──────── PROVIDED MATERIAL ────────
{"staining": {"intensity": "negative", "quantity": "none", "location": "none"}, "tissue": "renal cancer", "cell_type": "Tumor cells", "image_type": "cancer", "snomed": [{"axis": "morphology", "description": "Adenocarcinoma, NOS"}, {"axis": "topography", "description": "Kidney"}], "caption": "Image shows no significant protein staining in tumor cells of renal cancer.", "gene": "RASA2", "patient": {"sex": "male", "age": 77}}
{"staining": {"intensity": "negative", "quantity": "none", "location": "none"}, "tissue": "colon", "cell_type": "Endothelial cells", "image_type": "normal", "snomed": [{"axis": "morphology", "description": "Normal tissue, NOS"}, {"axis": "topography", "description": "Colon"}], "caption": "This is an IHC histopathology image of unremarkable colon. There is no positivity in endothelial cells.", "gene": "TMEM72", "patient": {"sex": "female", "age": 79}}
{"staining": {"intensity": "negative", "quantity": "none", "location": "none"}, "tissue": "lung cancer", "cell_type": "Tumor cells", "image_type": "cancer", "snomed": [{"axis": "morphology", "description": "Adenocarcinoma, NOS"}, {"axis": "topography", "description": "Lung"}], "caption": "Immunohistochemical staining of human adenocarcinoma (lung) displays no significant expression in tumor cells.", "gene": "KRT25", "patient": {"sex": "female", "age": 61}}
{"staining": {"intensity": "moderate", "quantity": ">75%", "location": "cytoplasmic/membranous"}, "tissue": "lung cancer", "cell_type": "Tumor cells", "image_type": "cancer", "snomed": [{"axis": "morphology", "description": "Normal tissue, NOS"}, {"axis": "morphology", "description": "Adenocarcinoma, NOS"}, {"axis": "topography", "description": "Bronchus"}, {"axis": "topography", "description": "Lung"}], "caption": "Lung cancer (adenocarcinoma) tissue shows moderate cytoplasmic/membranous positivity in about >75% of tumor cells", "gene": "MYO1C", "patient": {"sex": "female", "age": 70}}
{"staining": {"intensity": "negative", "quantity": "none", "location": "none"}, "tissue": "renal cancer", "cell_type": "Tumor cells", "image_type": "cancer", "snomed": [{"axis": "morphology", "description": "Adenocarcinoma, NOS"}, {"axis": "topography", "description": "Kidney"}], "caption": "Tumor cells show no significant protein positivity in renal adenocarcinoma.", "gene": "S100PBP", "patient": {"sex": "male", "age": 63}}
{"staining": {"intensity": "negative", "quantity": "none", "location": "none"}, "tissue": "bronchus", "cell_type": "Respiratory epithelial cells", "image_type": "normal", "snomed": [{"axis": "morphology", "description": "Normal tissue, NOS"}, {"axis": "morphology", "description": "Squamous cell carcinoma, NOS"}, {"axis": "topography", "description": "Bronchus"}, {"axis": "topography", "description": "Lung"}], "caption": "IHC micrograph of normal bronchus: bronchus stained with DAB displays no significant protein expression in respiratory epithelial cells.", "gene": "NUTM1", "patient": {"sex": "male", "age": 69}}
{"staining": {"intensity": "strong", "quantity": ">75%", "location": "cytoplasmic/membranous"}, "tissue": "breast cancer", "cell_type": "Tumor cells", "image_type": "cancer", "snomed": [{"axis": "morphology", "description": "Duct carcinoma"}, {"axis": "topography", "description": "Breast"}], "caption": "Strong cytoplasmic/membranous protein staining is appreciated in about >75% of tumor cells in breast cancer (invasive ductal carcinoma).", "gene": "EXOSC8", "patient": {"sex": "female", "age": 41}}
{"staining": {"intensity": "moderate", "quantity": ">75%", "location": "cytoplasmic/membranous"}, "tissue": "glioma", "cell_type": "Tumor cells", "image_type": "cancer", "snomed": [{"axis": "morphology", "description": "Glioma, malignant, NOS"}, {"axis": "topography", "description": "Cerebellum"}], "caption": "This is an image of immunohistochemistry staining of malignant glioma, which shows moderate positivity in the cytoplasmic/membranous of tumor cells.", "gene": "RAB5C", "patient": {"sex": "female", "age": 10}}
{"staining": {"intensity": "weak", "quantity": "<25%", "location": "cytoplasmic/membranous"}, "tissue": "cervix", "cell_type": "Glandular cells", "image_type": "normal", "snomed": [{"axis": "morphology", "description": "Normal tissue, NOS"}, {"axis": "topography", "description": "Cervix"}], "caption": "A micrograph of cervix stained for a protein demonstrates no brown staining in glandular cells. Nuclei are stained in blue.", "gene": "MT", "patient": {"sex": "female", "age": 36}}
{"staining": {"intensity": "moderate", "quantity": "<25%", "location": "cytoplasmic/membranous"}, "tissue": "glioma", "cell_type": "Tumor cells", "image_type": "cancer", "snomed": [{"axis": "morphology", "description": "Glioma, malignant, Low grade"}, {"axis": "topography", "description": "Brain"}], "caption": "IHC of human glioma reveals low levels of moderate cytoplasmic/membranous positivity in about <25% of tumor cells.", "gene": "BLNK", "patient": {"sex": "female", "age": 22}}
────────
--- AIM OF THE EXERCISE ---
In full and without alteration, copy the entries.

--- ANSWER BOX ---
{"staining": {"intensity": "negative", "quantity": "none", "location": "none"}, "tissue": "renal cancer", "cell_type": "Tumor cells", "image_type": "cancer", "snomed": [{"axis": "morphology", "description": "Adenocarcinoma, NOS"}, {"axis": "topography", "description": "Kidney"}], "caption": "Image shows no significant protein staining in tumor cells of renal cancer.", "gene": "RASA2", "patient": {"sex": "male", "age": 77}}
{"staining": {"intensity": "negative", "quantity": "none", "location": "none"}, "tissue": "colon", "cell_type": "Endothelial cells", "image_type": "normal", "snomed": [{"axis": "morphology", "description": "Normal tissue, NOS"}, {"axis": "topography", "description": "Colon"}], "caption": "This is an IHC histopathology image of unremarkable colon. There is no positivity in endothelial cells.", "gene": "TMEM72", "patient": {"sex": "female", "age": 79}}
{"staining": {"intensity": "negative", "quantity": "none", "location": "none"}, "tissue": "lung cancer", "cell_type": "Tumor cells", "image_type": "cancer", "snomed": [{"axis": "morphology", "description": "Adenocarcinoma, NOS"}, {"axis": "topography", "description": "Lung"}], "caption": "Immunohistochemical staining of human adenocarcinoma (lung) displays no significant expression in tumor cells.", "gene": "KRT25", "patient": {"sex": "female", "age": 61}}
{"staining": {"intensity": "moderate", "quantity": ">75%", "location": "cytoplasmic/membranous"}, "tissue": "lung cancer", "cell_type": "Tumor cells", "image_type": "cancer", "snomed": [{"axis": "morphology", "description": "Normal tissue, NOS"}, {"axis": "morphology", "description": "Adenocarcinoma, NOS"}, {"axis": "topography", "description": "Bronchus"}, {"axis": "topography", "description": "Lung"}], "caption": "Lung cancer (adenocarcinoma) tissue shows moderate cytoplasmic/membranous positivity in about >75% of tumor cells", "gene": "MYO1C", "patient": {"sex": "female", "age": 70}}
{"staining": {"intensity": "negative", "quantity": "none", "location": "none"}, "tissue": "renal cancer", "cell_type": "Tumor cells", "image_type": "cancer", "snomed": [{"axis": "morphology", "description": "Adenocarcinoma, NOS"}, {"axis": "topography", "description": "Kidney"}], "caption": "Tumor cells show no significant protein positivity in renal adenocarcinoma.", "gene": "S100PBP", "patient": {"sex": "male", "age": 63}}
{"staining": {"intensity": "negative", "quantity": "none", "location": "none"}, "tissue": "bronchus", "cell_type": "Respiratory epithelial cells", "image_type": "normal", "snomed": [{"axis": "morphology", "description": "Normal tissue, NOS"}, {"axis": "morphology", "description": "Squamous cell carcinoma, NOS"}, {"axis": "topography", "description": "Bronchus"}, {"axis": "topography", "description": "Lung"}], "caption": "IHC micrograph of normal bronchus: bronchus stained with DAB displays no significant protein expression in respiratory epithelial cells.", "gene": "NUTM1", "patient": {"sex": "male", "age": 69}}
{"staining": {"intensity": "strong", "quantity": ">75%", "location": "cytoplasmic/membranous"}, "tissue": "breast cancer", "cell_type": "Tumor cells", "image_type": "cancer", "snomed": [{"axis": "morphology", "description": "Duct carcinoma"}, {"axis": "topography", "description": "Breast"}], "caption": "Strong cytoplasmic/membranous protein staining is appreciated in about >75% of tumor cells in breast cancer (invasive ductal carcinoma).", "gene": "EXOSC8", "patient": {"sex": "female", "age": 41}}
{"staining": {"intensity": "moderate", "quantity": ">75%", "location": "cytoplasmic/membranous"}, "tissue": "glioma", "cell_type": "Tumor cells", "image_type": "cancer", "snomed": [{"axis": "morphology", "description": "Glioma, malignant, NOS"}, {"axis": "topography", "description": "Cerebellum"}], "caption": "This is an image of immunohistochemistry staining of malignant glioma, which shows moderate positivity in the cytoplasmic/membranous of tumor cells.", "gene": "RAB5C", "patient": {"sex": "female", "age": 10}}
{"staining": {"intensity": "weak", "quantity": "<25%", "location": "cytoplasmic/membranous"}, "tissue": "cervix", "cell_type": "Glandular cells", "image_type": "normal", "snomed": [{"axis": "morphology", "description": "Normal tissue, NOS"}, {"axis": "topography", "description": "Cervix"}], "caption": "A micrograph of cervix stained for a protein demonstrates no brown staining in glandular cells. Nuclei are stained in blue.", "gene": "MT", "patient": {"sex": "female", "age": 36}}
{"staining": {"intensity": "moderate", "quantity": "<25%", "location": "cytoplasmic/membranous"}, "tissue": "glioma", "cell_type": "Tumor cells", "image_type": "cancer", "snomed": [{"axis": "morphology", "description": "Glioma, malignant, Low grade"}, {"axis": "topography", "description": "Brain"}], "caption": "IHC of human glioma reveals low levels of moderate cytoplasmic/membranous positivity in about <25% of tumor cells.", "gene": "BLNK", "patient": {"sex": "female", "age": 22}}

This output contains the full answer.